EXCERPT PROVIDED:
========================

Henry VIII of England, the hotheaded, heir-obsessed Tudor king, was among the first to declare his nation unbeholden to the pope or any other temporal authority. He appropriated the word “empire,” previously used to describe a system of linguistically dissimilar, noncontiguous peoples under an outside authority, and claimed it instead for his own nation as a coherent and autonomous assemblage. In Henry’s usage, the word meant country. And so his 1533 declaration of independence (the Act of Restraint in Appeals) read: “This realm of England is an empire … without restraint or provocation to any foreign prices or potentates of the world.” Here, stood on its head, “empire” meant that England ruled itself. As late as 1860, Englishmen equated “empire” with the United Kingdom alone and not its overseas possessions.9
Although the king’s famous difficulties with siring a male heir prompted his break with Rome’s papal authority, Henry Tudor’s 1533 pronouncement touched a deep chord in the island population’s sense of itself as distinct from continental Europeans. Parliament passed the Act of Restraint handily. The following year, the Act of Supremacy declared Henry “the only supreme head in earth of the Church of England,” and claimed for him all the privileges pertaining to “the imperial crown.” (One of which, conveniently, was the power to divorce aging Catharine of Aragon and wed comely Anne Boleyn.)
Internecine warfare and ruthless royal intrigue plagued Great Britain for most of the following two centuries, but the claim stuck. The king became head of the church, and the island of Great Britain became an “empire” unto itself, eventually uniting all the kingdoms within—some of them forcibly. Citizens had no further appeal on legal matters to any higher authority outside the country—namely, the pope. The realms of England, Wales, Scotland, and Ireland gradually came under a single central government as the United Kingdom. Despite internal diversity and outbreaks of rebellion, they were one state.

========================

PROBLEM TO SOLVE:
Quote the passage on Henry VIII and the word "empire" in full, word for word.

DATA SHOWN:
========================

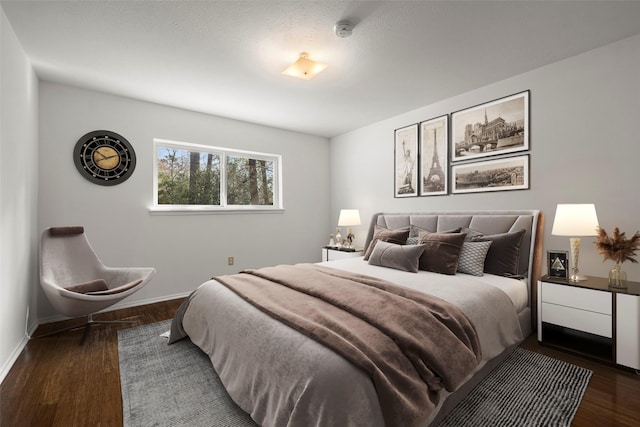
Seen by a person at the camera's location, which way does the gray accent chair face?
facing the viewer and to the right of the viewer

========================

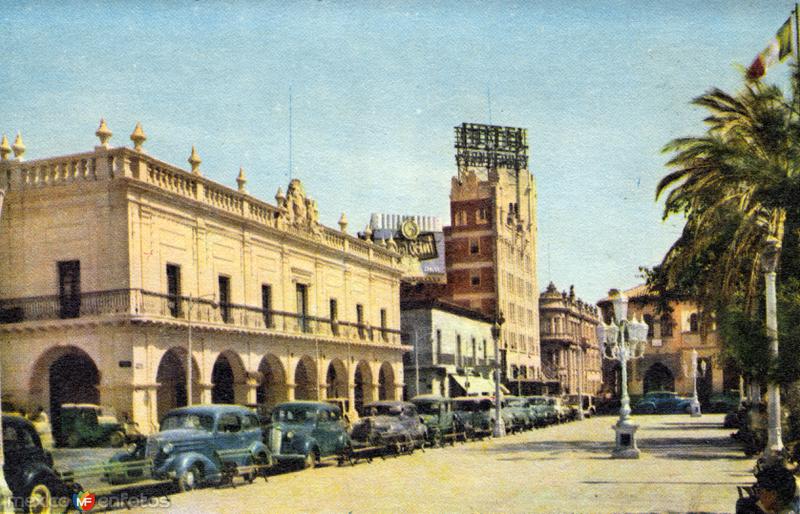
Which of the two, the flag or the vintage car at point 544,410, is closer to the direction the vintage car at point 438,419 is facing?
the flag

========================

SOLUTION TO THIS EXERCISE:
Henry VIII of England, the hotheaded, heir-obsessed Tudor king, was among the first to declare his nation unbeholden to the pope or any other temporal authority. He appropriated the word “empire,” previously used to describe a system of linguistically dissimilar, noncontiguous peoples under an outside authority, and claimed it instead for his own nation as a coherent and autonomous assemblage. In Henry’s usage, the word meant country. And so his 1533 declaration of independence (the Act of Restraint in Appeals) read: “This realm of England is an empire … without restraint or provocation to any foreign prices or potentates of the world.” Here, stood on its head, “empire” meant that England ruled itself. As late as 1860, Englishmen equated “empire” with the United Kingdom alone and not its overseas possessions.9
Although the king’s famous difficulties with siring a male heir prompted his break with Rome’s papal authority, Henry Tudor’s 1533 pronouncement touched a deep chord in the island population’s sense of itself as distinct from continental Europeans. Parliament passed the Act of Restraint handily. The following year, the Act of Supremacy declared Henry “the only supreme head in earth of the Church of England,” and claimed for him all the privileges pertaining to “the imperial crown.” (One of which, conveniently, was the power to divorce aging Catharine of Aragon and wed comely Anne Boleyn.)
Internecine warfare and ruthless royal intrigue plagued Great Britain for most of the following two centuries, but the claim stuck. The king became head of the church, and the island of Great Britain became an “empire” unto itself, eventually uniting all the kingdoms within—some of them forcibly. Citizens had no further appeal on legal matters to any higher authority outside the country—namely, the pope. The realms of England, Wales, Scotland, and Ireland gradually came under a single central government as the United Kingdom. Despite internal diversity and outbreaks of rebellion, they were one state.